Active learning of molecular data for task-specific objectives - UTU Research Portal

A1 Refereed original research article in a scientific journal

Active learning of molecular data for task-specific objectives

Authors: Ghosh, Kunal; Todorović, Milica; Vehtari, Aki; Rinke, Patrick

Publisher: AIP Publishing

Publication year: 2025

Journal:Journal of Chemical Physics

Article number: 014103

Volume: 162

Issue: 1

ISSN: 0021-9606

eISSN: 1089-7690

DOI: https://doi.org/10.1063/5.0229834

Web address : https://doi.org/10.1063/5.0229834

Self-archived copy’s web address: https://research.utu.fi/converis/portal/detail/Publication/477959192

Abstract

Active learning (AL) has shown promise to be a particularly data-efficient machine learning approach. Yet, its performance depends on the application, and it is not clear when AL practitioners can expect computational savings. Here, we carry out a systematic AL performance assessment for three diverse molecular datasets and two common scientific tasks: compiling compact, informative datasets and targeted molecular searches. We implemented AL with Gaussian processes (GP) and used the many-body tensor as molecular representation. For the first task, we tested different data acquisition strategies, batch sizes, and GP noise settings. AL was insensitive to the acquisition batch size, and we observed the best AL performance for the acquisition strategy that combines uncertainty reduction with clustering to promote diversity. However, for optimal GP noise settings, AL did not outperform the randomized selection of data points.

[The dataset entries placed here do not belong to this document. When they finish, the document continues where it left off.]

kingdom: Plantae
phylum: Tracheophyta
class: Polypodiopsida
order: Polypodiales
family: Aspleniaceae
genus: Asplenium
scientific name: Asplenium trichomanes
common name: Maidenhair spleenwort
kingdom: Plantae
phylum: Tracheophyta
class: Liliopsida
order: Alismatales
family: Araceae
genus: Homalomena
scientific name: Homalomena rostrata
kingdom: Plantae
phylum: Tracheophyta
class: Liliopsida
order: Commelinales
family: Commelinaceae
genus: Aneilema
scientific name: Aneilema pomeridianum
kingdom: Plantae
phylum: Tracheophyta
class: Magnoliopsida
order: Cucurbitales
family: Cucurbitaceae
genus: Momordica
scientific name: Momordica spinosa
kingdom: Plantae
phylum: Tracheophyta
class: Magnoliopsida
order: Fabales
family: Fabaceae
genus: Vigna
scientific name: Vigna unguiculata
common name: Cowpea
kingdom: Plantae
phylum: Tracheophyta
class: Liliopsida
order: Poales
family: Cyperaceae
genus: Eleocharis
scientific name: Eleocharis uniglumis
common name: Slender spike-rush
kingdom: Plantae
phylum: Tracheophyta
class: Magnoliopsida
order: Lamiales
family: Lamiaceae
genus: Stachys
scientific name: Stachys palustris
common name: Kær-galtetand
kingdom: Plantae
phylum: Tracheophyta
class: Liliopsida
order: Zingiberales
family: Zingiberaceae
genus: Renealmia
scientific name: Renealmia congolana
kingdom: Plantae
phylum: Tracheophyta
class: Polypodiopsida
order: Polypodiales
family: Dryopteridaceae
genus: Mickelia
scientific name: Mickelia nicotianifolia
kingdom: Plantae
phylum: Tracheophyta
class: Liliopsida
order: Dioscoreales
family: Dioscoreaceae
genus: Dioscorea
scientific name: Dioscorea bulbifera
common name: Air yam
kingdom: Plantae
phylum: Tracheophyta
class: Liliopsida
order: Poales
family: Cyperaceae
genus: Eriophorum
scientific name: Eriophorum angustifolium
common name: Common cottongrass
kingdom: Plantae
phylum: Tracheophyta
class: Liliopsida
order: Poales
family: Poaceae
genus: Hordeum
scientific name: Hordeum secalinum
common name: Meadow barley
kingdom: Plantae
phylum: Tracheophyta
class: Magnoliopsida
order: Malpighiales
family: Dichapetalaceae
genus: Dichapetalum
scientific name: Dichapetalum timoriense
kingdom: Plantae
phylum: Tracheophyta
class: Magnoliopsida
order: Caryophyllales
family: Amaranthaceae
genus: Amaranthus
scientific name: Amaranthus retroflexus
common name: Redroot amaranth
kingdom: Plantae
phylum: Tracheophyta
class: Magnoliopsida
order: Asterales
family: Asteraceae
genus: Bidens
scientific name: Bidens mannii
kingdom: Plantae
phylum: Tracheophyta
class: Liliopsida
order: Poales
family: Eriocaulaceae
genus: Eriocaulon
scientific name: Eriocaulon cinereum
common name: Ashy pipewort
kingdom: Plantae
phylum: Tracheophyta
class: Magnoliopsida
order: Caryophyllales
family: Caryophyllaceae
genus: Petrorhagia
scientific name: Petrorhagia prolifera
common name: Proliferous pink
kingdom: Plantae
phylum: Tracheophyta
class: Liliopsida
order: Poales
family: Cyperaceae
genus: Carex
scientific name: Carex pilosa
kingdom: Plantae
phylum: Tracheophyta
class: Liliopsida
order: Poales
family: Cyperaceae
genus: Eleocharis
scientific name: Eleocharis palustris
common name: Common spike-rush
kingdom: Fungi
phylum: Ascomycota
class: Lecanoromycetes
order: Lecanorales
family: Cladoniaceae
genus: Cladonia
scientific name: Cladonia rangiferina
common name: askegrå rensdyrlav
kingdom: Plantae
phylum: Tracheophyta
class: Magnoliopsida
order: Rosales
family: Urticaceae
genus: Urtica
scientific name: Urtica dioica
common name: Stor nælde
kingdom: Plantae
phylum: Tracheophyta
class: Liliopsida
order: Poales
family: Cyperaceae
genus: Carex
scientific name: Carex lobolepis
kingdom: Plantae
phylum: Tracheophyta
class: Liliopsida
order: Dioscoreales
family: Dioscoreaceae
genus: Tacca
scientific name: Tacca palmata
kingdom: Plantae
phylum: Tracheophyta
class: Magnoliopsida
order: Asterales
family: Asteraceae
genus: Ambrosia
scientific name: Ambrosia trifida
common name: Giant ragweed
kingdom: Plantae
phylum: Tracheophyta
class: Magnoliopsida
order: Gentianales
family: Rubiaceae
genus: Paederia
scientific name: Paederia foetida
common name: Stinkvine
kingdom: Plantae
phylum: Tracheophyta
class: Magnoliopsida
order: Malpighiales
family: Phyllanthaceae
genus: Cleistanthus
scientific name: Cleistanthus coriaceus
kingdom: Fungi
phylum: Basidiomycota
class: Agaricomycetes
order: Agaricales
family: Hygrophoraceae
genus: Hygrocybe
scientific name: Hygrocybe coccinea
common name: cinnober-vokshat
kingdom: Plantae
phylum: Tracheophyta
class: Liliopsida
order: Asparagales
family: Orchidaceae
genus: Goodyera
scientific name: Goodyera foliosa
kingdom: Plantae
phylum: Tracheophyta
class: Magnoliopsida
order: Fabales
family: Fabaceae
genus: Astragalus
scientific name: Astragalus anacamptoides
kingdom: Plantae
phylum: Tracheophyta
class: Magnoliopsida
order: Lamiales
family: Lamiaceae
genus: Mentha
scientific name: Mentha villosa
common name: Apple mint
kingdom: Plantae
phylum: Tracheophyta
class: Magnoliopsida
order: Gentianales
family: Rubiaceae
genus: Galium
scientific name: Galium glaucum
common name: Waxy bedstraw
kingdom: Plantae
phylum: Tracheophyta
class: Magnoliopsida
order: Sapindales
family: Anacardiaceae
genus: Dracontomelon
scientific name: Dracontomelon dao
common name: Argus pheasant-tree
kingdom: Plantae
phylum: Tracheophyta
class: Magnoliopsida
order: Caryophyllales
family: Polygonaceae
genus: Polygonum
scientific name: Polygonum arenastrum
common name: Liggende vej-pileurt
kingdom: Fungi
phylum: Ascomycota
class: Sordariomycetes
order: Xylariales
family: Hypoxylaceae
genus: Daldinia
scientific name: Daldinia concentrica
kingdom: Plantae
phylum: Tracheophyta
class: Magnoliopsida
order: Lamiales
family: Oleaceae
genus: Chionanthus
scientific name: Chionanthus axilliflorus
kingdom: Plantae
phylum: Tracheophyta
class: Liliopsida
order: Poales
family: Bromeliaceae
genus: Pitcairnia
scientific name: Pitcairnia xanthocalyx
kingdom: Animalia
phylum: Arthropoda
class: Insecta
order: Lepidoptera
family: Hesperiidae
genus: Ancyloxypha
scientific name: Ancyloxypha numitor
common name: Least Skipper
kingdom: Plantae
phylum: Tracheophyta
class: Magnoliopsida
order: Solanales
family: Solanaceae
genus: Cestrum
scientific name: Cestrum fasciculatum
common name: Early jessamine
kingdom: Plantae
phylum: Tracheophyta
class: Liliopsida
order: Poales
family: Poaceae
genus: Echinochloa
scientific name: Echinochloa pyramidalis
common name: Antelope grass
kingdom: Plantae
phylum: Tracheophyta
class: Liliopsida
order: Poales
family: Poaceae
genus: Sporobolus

Conversely, for targeted searches, AL outperformed random sampling and achieved data savings of up to 64%. Our analysis provides insight into this task-specific performance difference in terms of target distributions and data collection strategies. We established that the performance of AL depends on the relative distribution of the target molecules in comparison to the total dataset distribution, with the largest computational savings achieved when their overlap is minimal.

Downloadable publication

This is an electronic reprint of the original article.
This reprint may differ from the original in pagination and typographic detail. Please cite the original version.

014103_1_5.0229834.pdf

Funding information in the publication:
This study received the financial support from the Academy of Finland through its flagship program, the Finnish Center for Artificial Intelligence, and the Centers of Excellence Program (CoE VILMA, Grant No. 346377). Computing resources from the Aalto Science-IT project and the CSC—IT Center for Science, Finland, are gratefully acknowledged. In addition, K.G. thanks the Finnish Cultural Foundation (Grant No. 00210309) for funding the research.